It is ironical - and sad too - that the entire subject of Right to Education (RTE) has been hijacked by one issue: the reservation stipulated under the Act of 25 per cent of seats in private schools for neighbourhood children. In the context of solving the problems faced by the country in the field of education, nothing can be farther in terms of its relevance. Let us take the numbers that confront us, by taking an example.

One of the areas that Sikshana ( is active in is Kanakapura in Karnataka, southwest of Bangalore. Data from this taluk could provide reliable data, since it is located 60-100 kms from a metropolitan area, and is therefore neither urban nor 'too' rural. We could take the figures here to be broadly typical of what we might find across the country. Let's also look closely at only the high schools, where the aspirations for inclusion in the private stream are far higher than at lower levels.
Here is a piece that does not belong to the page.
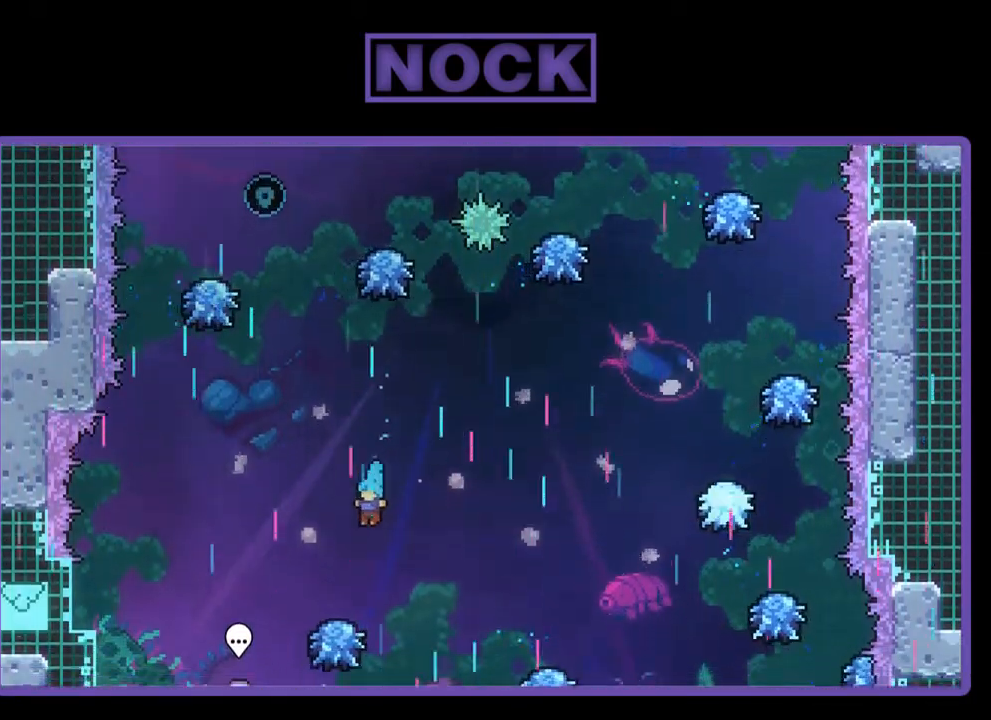
{"buttons": ["CROSS", "R2", "DPAD_UP"], "left_stick": "center", "events": [[350, "CROSS", "down"], [350, "DPAD_UP", "down"]]}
Kanakapura has 34 government schools and 12 others that are government-aided, with a total strength of around 12,000 in Grades 8, 9 and 10. Against this, there are 17 private schools with a combined strength of 2500. All the private schools are not of the same caliber; there is a lot that distinguishes one from another, to the extent that many are well below the standards obtained routinely in state-run schools. Judging by their performance in the SSLC examinations - which is a benchmark in public perception - and the fee that they charge from the students, only three of these private schools may be classified as aspirational, and their combined strength works out to 750.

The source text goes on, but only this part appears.